Un vidrio con capacidad de atrapar gases

Un equipo de investigadores británicos y alemanes ha anunciado el desarrollo de un tipo de vidrio “inteligente” capaz de almacenar dióxido de carbono y hidrógeno. Este avance se basa en materiales conocidos como marcos metal‑orgánicos (MOF), cuya estructura porosa los hace excelentes atrapadores de moléculas gaseosas.

¿Qué son los MOF y cómo se convierten en vidrio?

Los MOF están formados por átomos metálicos enlazados a moléculas orgánicas, creando redes tridimensionales con cientos de nanocavidades. Uno de los compuestos más estudiados es el ZIF‑62, que puede fundirse y enfriarse hasta obtener una forma vítrea sin perder gran parte de su porosidad interna. Esa característica permite que el material mantenga la capacidad de adsorción de gases aun después de convertirse en vidrio.

El problema de la fabricación

Tradicionalmente, los vidrios MOF solo se ablandan a temperaturas superiores a 300 °C, muy cerca del punto donde comienzan a descomponerse. Esa estrecha ventana térmica dificulta su procesamiento a escala industrial y ha limitado su adopción en aplicaciones reales.

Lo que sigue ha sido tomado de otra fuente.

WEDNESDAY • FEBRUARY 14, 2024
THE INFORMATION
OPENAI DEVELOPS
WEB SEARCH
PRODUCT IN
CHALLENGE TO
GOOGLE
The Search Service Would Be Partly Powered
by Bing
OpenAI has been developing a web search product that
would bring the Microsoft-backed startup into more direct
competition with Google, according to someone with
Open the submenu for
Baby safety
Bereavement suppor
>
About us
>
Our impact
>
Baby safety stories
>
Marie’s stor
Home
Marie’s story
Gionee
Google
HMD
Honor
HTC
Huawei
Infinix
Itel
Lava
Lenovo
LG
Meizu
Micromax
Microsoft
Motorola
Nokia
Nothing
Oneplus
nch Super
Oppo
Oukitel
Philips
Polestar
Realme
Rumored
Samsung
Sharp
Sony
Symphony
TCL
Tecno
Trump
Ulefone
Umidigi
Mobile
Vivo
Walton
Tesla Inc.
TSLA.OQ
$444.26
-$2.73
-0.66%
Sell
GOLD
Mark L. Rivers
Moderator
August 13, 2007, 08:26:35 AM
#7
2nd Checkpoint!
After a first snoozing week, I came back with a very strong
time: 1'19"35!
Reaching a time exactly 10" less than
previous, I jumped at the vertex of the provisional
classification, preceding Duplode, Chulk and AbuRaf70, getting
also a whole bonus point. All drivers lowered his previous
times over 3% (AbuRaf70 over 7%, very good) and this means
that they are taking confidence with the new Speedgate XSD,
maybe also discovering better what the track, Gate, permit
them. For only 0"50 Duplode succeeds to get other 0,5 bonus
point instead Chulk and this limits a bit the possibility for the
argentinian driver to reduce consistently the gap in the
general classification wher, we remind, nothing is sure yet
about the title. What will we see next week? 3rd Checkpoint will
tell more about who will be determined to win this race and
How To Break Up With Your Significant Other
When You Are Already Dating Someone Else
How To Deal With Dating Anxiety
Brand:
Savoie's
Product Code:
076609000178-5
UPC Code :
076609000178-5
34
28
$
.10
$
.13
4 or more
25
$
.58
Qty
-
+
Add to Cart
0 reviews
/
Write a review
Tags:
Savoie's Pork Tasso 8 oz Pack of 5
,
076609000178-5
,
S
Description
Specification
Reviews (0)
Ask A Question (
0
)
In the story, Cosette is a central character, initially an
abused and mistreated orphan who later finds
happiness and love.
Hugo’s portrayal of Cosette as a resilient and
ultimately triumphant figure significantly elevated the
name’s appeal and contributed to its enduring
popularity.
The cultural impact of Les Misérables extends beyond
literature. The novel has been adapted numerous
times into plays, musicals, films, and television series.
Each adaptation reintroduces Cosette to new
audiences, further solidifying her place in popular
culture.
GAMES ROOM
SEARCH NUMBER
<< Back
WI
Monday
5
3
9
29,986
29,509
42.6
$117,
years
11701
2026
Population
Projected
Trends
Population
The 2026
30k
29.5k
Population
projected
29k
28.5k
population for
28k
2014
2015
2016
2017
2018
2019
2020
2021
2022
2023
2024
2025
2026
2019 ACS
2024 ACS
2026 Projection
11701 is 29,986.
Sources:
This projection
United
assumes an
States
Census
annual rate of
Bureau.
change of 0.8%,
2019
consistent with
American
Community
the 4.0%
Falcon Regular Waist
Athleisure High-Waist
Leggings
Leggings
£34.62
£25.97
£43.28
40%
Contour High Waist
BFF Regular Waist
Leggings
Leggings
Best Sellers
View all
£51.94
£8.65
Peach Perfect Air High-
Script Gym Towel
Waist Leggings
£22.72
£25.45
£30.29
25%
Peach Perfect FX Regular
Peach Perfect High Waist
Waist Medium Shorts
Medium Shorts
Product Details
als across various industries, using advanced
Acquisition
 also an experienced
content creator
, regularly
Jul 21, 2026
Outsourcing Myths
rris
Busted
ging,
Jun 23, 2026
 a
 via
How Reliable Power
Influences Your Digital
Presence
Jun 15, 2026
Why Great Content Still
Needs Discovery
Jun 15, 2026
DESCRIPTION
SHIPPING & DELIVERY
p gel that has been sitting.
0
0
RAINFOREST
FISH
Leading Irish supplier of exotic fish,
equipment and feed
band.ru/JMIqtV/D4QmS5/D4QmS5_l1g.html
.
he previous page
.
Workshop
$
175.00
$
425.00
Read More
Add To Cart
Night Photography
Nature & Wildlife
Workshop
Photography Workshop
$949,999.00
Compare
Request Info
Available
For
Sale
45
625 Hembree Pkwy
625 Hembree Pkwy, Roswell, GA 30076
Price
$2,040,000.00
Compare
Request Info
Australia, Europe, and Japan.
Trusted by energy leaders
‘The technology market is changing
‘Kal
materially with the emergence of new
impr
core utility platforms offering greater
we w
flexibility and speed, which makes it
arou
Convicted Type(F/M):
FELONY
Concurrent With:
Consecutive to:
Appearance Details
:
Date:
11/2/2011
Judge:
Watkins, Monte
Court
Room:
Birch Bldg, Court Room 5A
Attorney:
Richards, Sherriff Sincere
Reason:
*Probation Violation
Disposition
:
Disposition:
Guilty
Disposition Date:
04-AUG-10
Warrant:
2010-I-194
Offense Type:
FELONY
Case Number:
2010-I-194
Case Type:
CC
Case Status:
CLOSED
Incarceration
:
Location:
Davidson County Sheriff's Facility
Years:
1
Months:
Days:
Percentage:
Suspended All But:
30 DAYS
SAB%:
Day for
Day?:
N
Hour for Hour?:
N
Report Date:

Una solución milenaria adaptada a la alta tecnología

Los científicos hallaron una forma sencilla pero eficaz: añadir pequeñas cantidades de compuestos de sodio o litio al material fundido. Estos aditivos, similares a los utilizados desde la antigüedad para modificar las propiedades del vidrio común, intervienen a nivel atómico sustituyendo algunos átomos de zinc por iones de sodio. Al establecer enlaces más débiles, la red vítrea se vuelve menos rígida y se puede moldear a temperaturas mucho más bajas.

Impacto potencial y futuras investigaciones

Con este método, los vidrios MOF están un paso más cerca de convertirse en componentes clave para la separación de gases, el almacenamiento seguro de hidrógeno como combustible limpio y la fabricación de membranas o recubrimientos de alta eficiencia. Además, la combinación de técnicas avanzadas de medición y modelos de inteligencia artificial permitió a los investigadores describir con precisión el proceso de desorden estructural provocado por los aditivos.

Aún quedan preguntas por resolver: la estabilidad a largo plazo del vidrio modificado, su comportamiento bajo ciclos repetidos de carga y descarga, y la escalabilidad de la producción. Sin embargo, la capacidad de diseñar materiales vítreos con funciones de captura de gases abre una puerta importante hacia soluciones más sostenibles en la lucha contra el cambio climático.